Berger gives the plotting an easy sweep that takes us from the child’s young years into her young adulthood, finding ways to allow the central tragedies and failures of the adults to reverberate through Carmen’s life. Moments of broad comedy and high stakes coexist comfortably in the grand, richly embellished style of the whole. Even though it ends up somewhere unexpected, leaving me a little uneasy  – a sharp turn into tragedy ends the film on a low-key note of moving and beguiling macabre – it’s all of a piece. Still, I’d have preferred the film had ended before the events of its final five, or even ten, minutes. Those minutes leave the film in a sour, haunting place that sits uneasily in my memory. But the film is so very good for so long, a quibble with the conclusion only goes so far.
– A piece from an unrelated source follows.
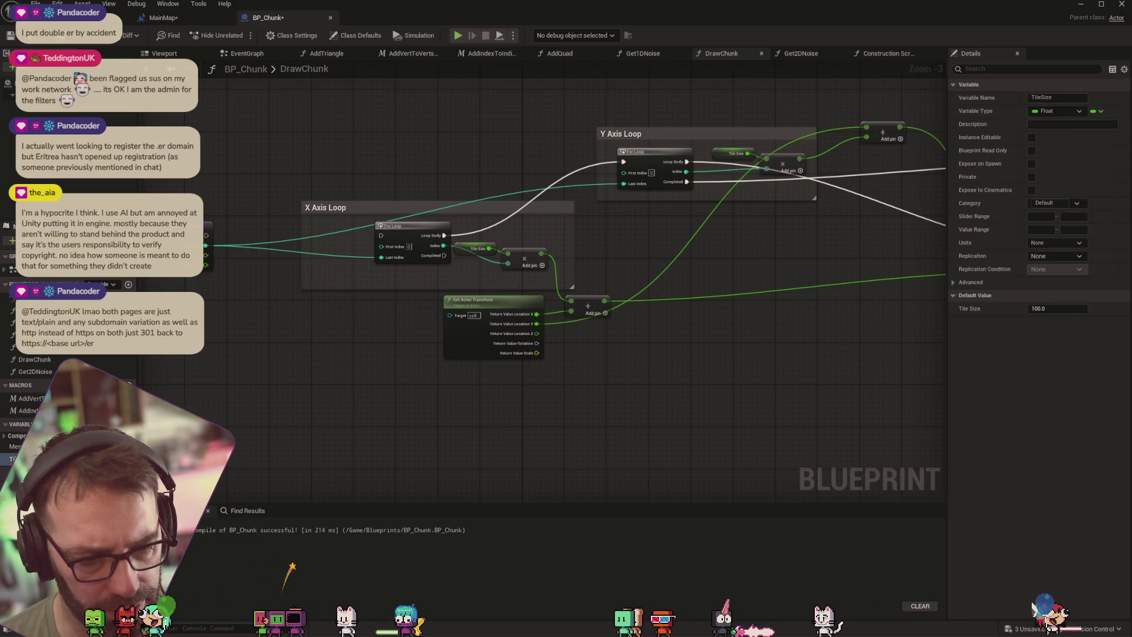
key("Delete")
left_click(530, 333)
Though I’ve praised Berger’s filmmaking, a word or two must also be said for the performers who bring these impeccably storyboarded sequences to life. The acting from all concerned is broad and nuanced. Verdu, as the flamboyantly villainous stepmother, is darkly kinky in her movements, whereas the daughter (first Oria, then Macarena García) is sweet and open, with a smooth honesty of expression. As the wounded father, Cacho creates a still sense of a man who may be partially healed, but never feels whole. These are performances that are evocative of the best of silent acting, without ever feeling in that same league. They’re precise and resonant, nebulously modern in a precisely calibrated old-fashioned package. In exquisitely storyboarded sequences of great emotion, these actors are the soul.

Berger confidently draws upon old storytelling traditions, whether they are from a century - silent films - or many centuries - fairy tales - ago to create something that’s at once classical and modern. The lush, ceaseless score by Alfonso de Vilallonga in inspired equally by the sounds of studio Hollywood orchestrations and the energetic claps and resonantly plucked guitar of flamenco. In imagery and tone there are wisps of bold F.W. Murnau shadows and light and Guillermo del Toro’s Spanish-language girl’s-eye-view fantasies, a sense of stirring cinematic synthesis that creates a vision all its own. As astonishing as it is welcome, Berger has given us one of the most welcome, confidently playful throwbacks in recent memory. Instead of coasting on the nostalgia of easy homage, he has used the old to give us something new.